Opinion
No. 610 Index No. 651906/19 Case No. 2023-01765
09-26-2023
Sutton Sachs Meyer PLLC, New York (Zachary G. Meyer of counsel), for appellant. Law Offices of Bernard D'Orazio & Associates, P.C., New York (Steven G. Yudin of counsel), for respondent.
Sutton Sachs Meyer PLLC, New York (Zachary G. Meyer of counsel), for appellant.
Law Offices of Bernard D'Orazio & Associates, P.C., New York (Steven G. Yudin of counsel), for respondent.
Before: Renwick, P.J., Moulton, Kennedy, Scarpulla, Higgitt, JJ.
Order, Supreme Court, New York County (Louis L. Nock., J.), entered January 13, 2023, which denied defendant's motion to vacate an order awarding summary judgment to plaintiff upon defendant's default, unanimously affirmed, with costs.

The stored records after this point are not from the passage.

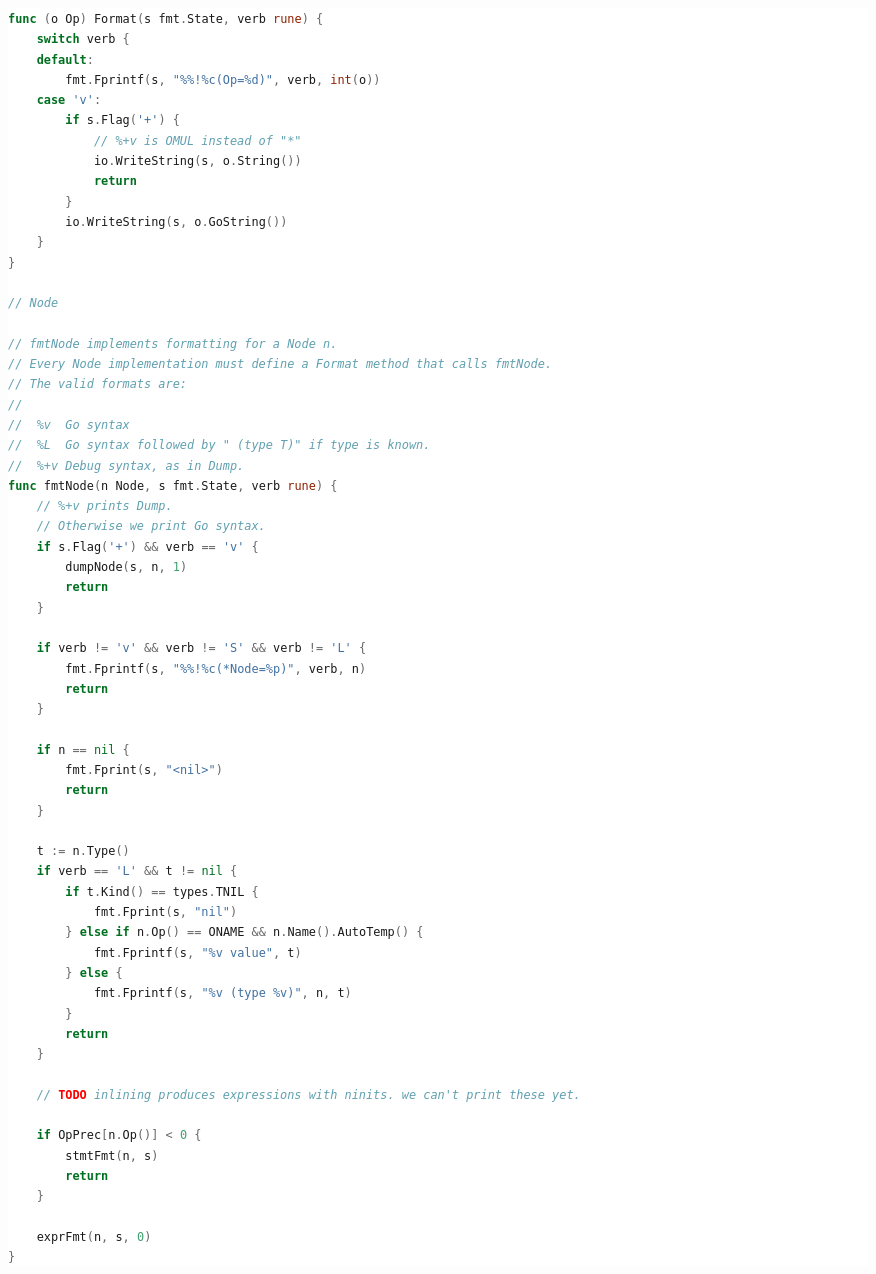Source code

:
 ```go
func (o Op) Format(s fmt.State, verb rune) {
	switch verb {
	default:
		fmt.Fprintf(s, "%%!%c(Op=%d)", verb, int(o))
	case 'v':
		if s.Flag('+') {
			// %+v is OMUL instead of "*"
			io.WriteString(s, o.String())
			return
		}
		io.WriteString(s, o.GoString())
	}
}

// Node

// fmtNode implements formatting for a Node n.
// Every Node implementation must define a Format method that calls fmtNode.
// The valid formats are:
//
//	%v	Go syntax
//	%L	Go syntax followed by " (type T)" if type is known.
//	%+v	Debug syntax, as in Dump.
func fmtNode(n Node, s fmt.State, verb rune) {
	// %+v prints Dump.
	// Otherwise we print Go syntax.
	if s.Flag('+') && verb == 'v' {
		dumpNode(s, n, 1)
		return
	}

	if verb != 'v' && verb != 'S' && verb != 'L' {
		fmt.Fprintf(s, "%%!%c(*Node=%p)", verb, n)
		return
	}

	if n == nil {
		fmt.Fprint(s, "<nil>")
		return
	}

	t := n.Type()
	if verb == 'L' && t != nil {
		if t.Kind() == types.TNIL {
			fmt.Fprint(s, "nil")
		} else if n.Op() == ONAME && n.Name().AutoTemp() {
			fmt.Fprintf(s, "%v value", t)
		} else {
			fmt.Fprintf(s, "%v (type %v)", n, t)
		}
		return
	}

	// TODO inlining produces expressions with ninits. we can't print these yet.

	if OpPrec[n.Op()] < 0 {
		stmtFmt(n, s)
		return
	}

	exprFmt(n, s, 0)
}

```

A motion to vacate may be granted pursuant CPLR 5015 where a party shows both an excusable default and a meritorious defense (see Port Auth. Of N.Y. and N.J. v Guardian Serv. Indus., Inc., 165 A.D.3d 467, 467 [1st Dept 2018]). A determination of what constitutes a reasonable excuse lies within the court's discretion (id.).
The court providently exercised its discretion here. The court found that defendant failed to proffer a reasonable excuse for her failure to oppose the summary judgment motion. The court records submitted by plaintiff in opposition to the motion showed that defendant was not only an experienced civil litigator, but that she was healthy enough to - and in fact did - practice law while the summary judgment motion was pending.
Defendant's arguments that the court failed to consider her own affidavit or to ascribe the proper weight to her physician's note are also unavailing. Defendant's affidavit was conclusory and contradicted by the evidence, and even assuming the admissibility of the doctor's note, it did not contain any medical conclusions or express a belief that defendant was unable to work at the time the opposition papers were due.
As defendant failed to show a reasonable excuse for her default, it was not necessary for the court to consider whether she had demonstrated a potentially meritorious defense (see Wells Fargo Bank, N.A. v Cisse, 156 A.D.3d 545 [1st Dept 2017]).